Evaluating depressive symptoms and their impact on outcome in schizophrenia applying the Calgary Depression Scale

Authors


Rebecca Schennach-Wolff, Department of Psychiatry, Ludwig-Maximilians-University Munich, Nussbaumstr. 7, 80336 München, Germany.
E-mail: Rebecca.Schennach-Wolff@med.uni-muenchen.de

Abstract

Schennach-Wolff R, Obermeier M, Seemüller F, Jäger M, Messer T, Laux G, Pfeiffer H, Naber D, Schmidt LG, Gaebel W, Klosterkötter J, Heuser I, Maier W, Lemke MR, Rüther E, Klingberg S, Gastpar M, Möller H-J, Riedel M. Evaluating depressive symptoms and their impact on outcome in schizophrenia applying the Calgary Depression Scale.

Objective:  To examine depressive symptoms, their course during treatment, and influence on outcome.
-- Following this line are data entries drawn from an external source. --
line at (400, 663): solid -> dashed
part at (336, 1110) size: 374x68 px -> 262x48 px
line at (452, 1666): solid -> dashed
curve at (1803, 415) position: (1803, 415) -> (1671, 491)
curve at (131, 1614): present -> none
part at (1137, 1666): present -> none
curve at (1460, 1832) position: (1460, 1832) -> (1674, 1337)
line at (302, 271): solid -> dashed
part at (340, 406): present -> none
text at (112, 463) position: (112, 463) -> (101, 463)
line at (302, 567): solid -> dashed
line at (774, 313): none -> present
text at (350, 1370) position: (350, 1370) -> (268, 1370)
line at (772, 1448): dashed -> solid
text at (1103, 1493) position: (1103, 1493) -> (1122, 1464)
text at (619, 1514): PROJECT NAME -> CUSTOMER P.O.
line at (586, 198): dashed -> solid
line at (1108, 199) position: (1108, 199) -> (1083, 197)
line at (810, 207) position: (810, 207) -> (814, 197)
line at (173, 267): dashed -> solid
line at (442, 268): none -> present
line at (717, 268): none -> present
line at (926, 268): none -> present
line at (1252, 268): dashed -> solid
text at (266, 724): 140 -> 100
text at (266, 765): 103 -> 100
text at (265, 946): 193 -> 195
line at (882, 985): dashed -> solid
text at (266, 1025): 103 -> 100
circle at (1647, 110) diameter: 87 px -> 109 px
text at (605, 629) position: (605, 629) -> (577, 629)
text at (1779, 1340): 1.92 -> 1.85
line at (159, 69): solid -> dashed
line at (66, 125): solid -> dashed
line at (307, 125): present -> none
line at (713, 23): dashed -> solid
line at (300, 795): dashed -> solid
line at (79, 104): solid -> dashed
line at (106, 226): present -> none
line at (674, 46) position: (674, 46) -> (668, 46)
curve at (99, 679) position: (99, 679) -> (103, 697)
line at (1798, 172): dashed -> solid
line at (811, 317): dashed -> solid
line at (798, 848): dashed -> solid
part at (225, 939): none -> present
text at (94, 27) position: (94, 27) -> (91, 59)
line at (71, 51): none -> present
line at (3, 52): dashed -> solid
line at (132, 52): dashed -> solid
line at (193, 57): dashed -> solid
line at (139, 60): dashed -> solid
Method:  Weekly Calgary Depression Scale for Schizophrenia ratings were performed in 249 inpatients with schizophrenia. Early response was defined as a 20% reduction in the total score of the Positive and Negative Syndrome Scale for Schizophrenia from admission to week 2, response as a 50% reduction in the total score of the Positive and Negative Syndrome Scale for Schizophrenia (PANSS) from admission to discharge and remission according to the consensus criteria.

Results:  Thirty six per cent of the patients were depressed at admission, with 23% of them still being depressed at discharge. Depressed patients scored significantly higher on the PANSS negative and general psychopathology subscore, featured more impairments in subjective well-being (P < 0.0001) and functioning (P < 0.0001). They suffered from more suicidality (P = 0.0021), and had greater insight into their illness (P = 0.0105). No significant differences were found regarding early response, response, and remission.

Conclusion:  Patients with depressive symptoms should be monitored closely, given the burden of negative symptoms, their impairments in well-being and functioning and the threat of suicidality.